## Your assignment
Set out exactly, line by line, the stretch of data below that begins at the line containing "operator: In" and ends at the line containing "1) 计划必须在部署控制器的同一命名空间中创建。", with both ends kept.
:: Stored data ::
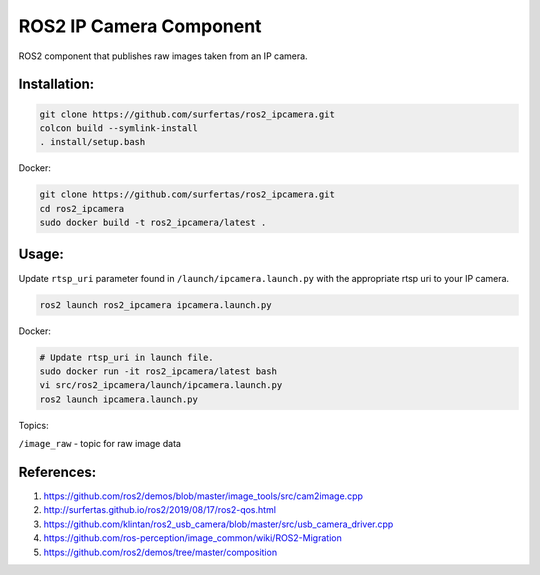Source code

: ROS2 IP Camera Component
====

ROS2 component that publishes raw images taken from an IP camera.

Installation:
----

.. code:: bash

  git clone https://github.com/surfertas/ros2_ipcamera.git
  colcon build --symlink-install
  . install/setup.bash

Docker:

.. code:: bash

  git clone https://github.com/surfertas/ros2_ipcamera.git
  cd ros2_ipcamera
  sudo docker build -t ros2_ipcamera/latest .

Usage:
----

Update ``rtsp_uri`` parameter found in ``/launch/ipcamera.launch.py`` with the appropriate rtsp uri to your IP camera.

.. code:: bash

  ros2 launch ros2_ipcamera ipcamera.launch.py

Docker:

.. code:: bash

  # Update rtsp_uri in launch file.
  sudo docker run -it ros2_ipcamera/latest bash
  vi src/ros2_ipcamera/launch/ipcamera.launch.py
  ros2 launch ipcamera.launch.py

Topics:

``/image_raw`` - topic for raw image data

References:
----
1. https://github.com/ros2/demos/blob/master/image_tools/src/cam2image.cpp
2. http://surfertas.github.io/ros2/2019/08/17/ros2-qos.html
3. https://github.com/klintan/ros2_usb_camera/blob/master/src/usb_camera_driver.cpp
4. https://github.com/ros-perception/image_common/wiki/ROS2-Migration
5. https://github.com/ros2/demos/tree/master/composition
:::
:: Stored data ::
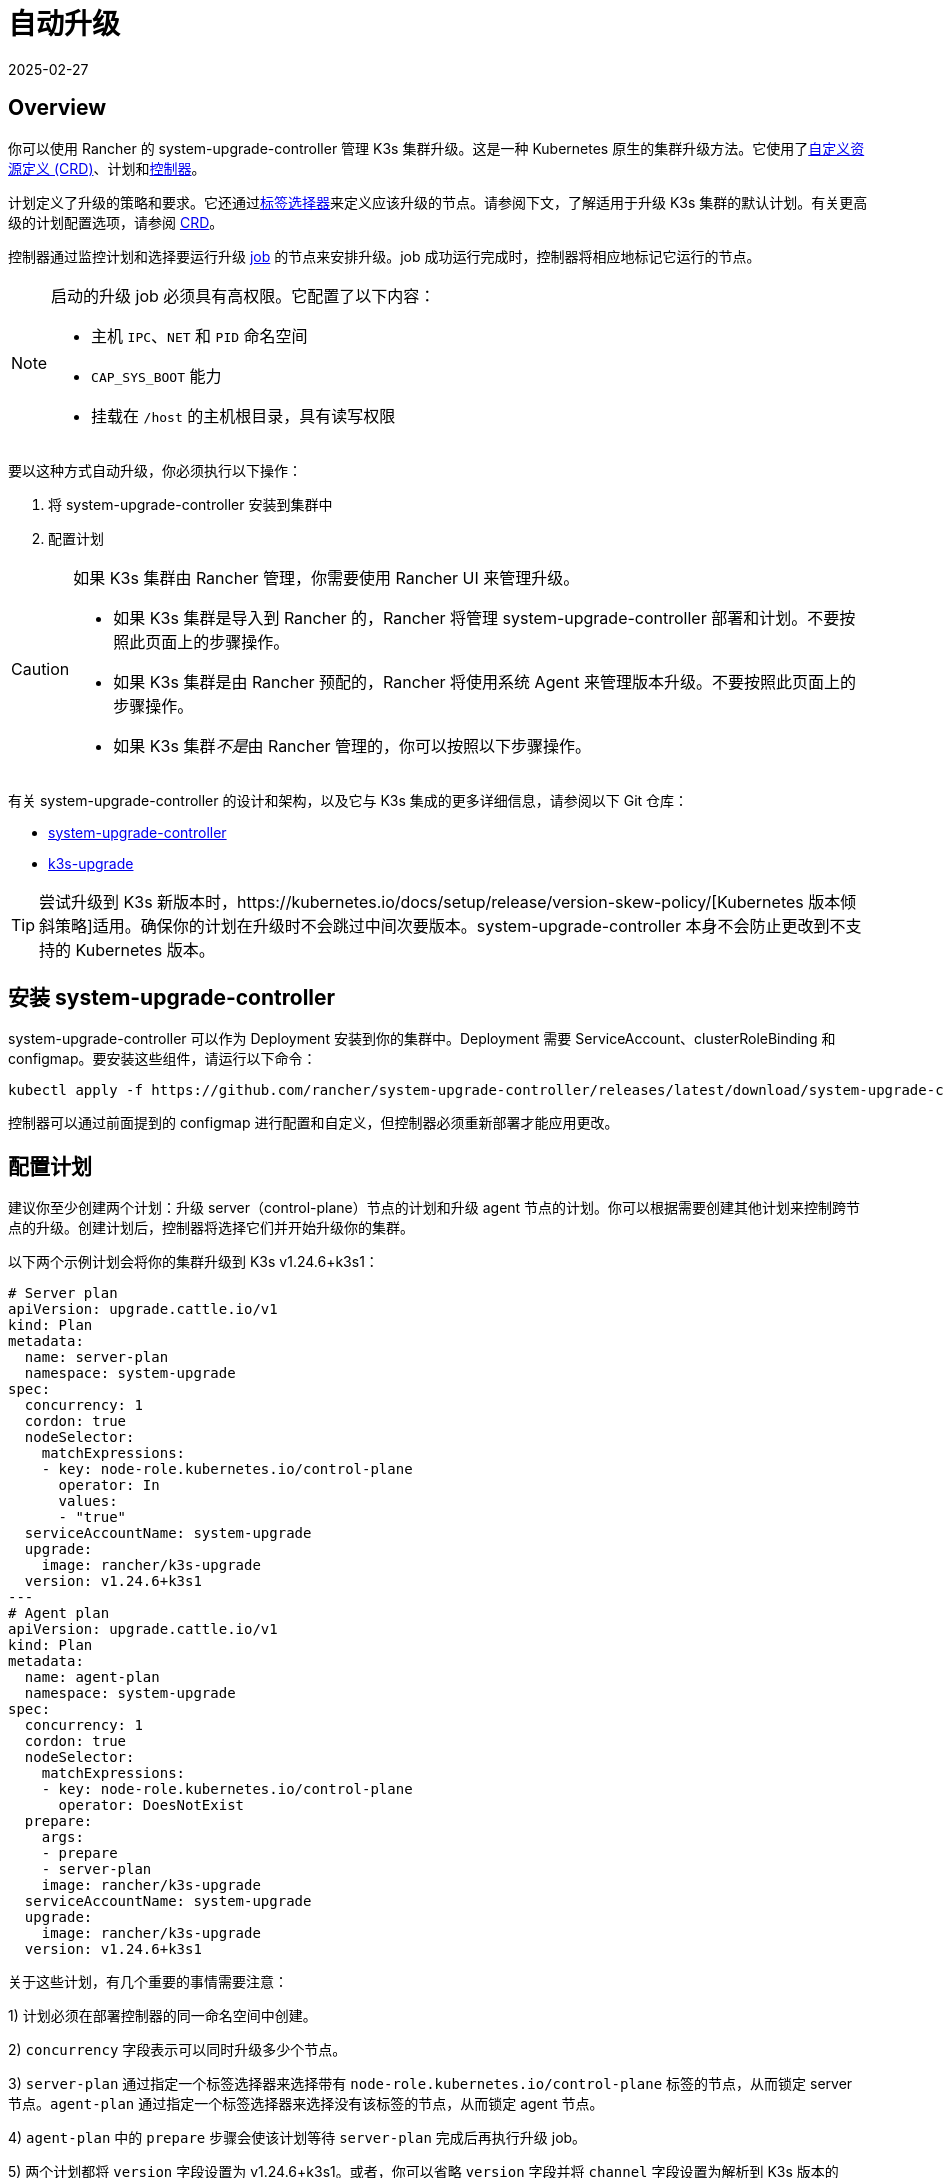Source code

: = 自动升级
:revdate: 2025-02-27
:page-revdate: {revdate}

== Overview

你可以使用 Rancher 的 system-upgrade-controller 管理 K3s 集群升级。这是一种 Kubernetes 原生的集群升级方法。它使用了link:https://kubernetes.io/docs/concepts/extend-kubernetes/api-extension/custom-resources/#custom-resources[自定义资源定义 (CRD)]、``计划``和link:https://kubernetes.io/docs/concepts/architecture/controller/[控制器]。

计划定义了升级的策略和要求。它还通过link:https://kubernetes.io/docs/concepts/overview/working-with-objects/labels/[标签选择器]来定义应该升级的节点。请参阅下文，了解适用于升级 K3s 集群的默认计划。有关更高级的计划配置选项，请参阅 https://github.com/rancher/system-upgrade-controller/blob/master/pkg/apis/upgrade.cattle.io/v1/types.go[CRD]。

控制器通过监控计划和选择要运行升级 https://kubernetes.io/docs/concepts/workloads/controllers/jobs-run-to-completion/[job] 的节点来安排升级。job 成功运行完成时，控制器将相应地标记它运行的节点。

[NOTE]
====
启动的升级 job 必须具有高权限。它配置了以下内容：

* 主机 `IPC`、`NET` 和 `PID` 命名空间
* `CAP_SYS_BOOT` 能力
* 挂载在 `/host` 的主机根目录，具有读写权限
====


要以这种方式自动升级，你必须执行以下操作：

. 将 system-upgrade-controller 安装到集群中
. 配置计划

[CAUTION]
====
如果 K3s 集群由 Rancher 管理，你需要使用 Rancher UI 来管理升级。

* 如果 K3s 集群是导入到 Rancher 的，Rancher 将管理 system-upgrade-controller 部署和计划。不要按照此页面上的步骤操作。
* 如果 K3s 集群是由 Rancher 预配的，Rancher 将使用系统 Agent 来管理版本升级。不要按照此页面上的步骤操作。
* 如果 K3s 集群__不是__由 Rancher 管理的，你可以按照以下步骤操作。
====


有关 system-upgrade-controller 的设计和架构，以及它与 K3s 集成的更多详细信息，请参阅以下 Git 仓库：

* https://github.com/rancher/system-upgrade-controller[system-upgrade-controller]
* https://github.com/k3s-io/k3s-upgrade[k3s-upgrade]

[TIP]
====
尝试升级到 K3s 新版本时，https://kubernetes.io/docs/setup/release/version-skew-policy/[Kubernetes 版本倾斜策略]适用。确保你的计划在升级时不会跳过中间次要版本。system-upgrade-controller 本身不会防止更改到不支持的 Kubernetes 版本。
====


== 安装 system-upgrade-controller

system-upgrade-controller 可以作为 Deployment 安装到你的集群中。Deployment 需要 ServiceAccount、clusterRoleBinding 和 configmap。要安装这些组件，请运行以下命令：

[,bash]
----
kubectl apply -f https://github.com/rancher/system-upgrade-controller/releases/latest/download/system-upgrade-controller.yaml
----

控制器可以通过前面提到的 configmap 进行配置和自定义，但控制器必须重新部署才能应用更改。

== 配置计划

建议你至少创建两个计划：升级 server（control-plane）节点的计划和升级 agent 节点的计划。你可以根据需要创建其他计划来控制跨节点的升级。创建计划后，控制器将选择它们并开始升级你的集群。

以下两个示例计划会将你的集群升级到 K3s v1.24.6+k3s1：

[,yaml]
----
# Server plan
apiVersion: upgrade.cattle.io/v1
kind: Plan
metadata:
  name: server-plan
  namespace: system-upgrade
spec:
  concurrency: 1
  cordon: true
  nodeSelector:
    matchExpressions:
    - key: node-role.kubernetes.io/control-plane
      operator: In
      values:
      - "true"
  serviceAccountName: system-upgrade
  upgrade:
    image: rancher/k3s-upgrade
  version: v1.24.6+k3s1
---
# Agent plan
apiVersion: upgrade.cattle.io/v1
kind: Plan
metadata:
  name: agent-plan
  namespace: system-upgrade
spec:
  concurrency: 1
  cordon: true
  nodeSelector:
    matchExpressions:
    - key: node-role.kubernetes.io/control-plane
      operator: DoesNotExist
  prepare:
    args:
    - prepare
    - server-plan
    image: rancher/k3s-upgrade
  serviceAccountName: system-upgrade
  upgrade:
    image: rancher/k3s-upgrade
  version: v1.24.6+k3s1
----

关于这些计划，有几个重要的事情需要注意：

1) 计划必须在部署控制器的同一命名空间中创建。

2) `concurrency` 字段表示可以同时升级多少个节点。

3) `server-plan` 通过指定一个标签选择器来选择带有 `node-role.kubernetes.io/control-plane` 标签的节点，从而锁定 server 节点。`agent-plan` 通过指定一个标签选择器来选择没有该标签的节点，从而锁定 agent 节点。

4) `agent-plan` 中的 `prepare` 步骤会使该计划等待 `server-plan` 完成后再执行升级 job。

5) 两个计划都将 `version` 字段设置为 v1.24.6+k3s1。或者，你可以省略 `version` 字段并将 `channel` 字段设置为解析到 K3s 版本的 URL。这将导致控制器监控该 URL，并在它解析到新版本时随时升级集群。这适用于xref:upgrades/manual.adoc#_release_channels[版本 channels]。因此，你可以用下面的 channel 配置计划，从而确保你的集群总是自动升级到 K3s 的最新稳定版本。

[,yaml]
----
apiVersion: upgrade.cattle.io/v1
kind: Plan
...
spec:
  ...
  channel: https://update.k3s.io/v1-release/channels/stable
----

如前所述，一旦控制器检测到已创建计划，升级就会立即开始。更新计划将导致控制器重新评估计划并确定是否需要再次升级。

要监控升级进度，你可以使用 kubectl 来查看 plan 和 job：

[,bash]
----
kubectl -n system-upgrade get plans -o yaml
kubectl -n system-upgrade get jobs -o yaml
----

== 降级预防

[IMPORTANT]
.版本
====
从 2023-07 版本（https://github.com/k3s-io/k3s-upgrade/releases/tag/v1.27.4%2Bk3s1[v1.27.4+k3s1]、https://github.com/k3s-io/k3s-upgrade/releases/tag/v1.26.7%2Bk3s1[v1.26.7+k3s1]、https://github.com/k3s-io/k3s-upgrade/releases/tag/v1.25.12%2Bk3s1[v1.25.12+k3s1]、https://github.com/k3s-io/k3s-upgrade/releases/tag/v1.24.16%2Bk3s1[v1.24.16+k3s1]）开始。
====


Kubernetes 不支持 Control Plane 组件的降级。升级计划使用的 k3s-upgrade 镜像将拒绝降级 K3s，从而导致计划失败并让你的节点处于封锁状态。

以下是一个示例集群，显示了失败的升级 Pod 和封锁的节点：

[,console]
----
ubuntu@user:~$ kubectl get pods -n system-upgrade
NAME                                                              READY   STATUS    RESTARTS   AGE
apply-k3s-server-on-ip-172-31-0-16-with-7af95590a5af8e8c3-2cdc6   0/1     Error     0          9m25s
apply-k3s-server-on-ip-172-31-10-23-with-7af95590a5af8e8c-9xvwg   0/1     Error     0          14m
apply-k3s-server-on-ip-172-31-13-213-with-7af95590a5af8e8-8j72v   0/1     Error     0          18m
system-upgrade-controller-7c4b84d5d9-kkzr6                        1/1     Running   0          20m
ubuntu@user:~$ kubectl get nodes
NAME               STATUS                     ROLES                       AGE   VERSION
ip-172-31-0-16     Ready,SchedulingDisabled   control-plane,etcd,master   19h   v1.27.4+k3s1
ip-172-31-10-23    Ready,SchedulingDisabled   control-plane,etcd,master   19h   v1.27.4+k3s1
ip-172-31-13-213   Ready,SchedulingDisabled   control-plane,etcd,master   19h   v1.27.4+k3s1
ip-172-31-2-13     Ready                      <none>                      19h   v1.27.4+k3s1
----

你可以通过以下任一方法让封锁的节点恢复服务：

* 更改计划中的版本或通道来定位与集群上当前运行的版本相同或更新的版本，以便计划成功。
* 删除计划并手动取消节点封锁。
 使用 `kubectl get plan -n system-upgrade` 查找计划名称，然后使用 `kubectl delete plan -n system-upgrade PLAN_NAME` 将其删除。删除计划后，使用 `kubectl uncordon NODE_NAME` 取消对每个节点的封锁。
:::
## Task response
      operator: In
      values:
      - "true"
  serviceAccountName: system-upgrade
  upgrade:
    image: rancher/k3s-upgrade
  version: v1.24.6+k3s1
---
# Agent plan
apiVersion: upgrade.cattle.io/v1
kind: Plan
metadata:
  name: agent-plan
  namespace: system-upgrade
spec:
  concurrency: 1
  cordon: true
  nodeSelector:
    matchExpressions:
    - key: node-role.kubernetes.io/control-plane
      operator: DoesNotExist
  prepare:
    args:
    - prepare
    - server-plan
    image: rancher/k3s-upgrade
  serviceAccountName: system-upgrade
  upgrade:
    image: rancher/k3s-upgrade
  version: v1.24.6+k3s1
----

关于这些计划，有几个重要的事情需要注意：

1) 计划必须在部署控制器的同一命名空间中创建。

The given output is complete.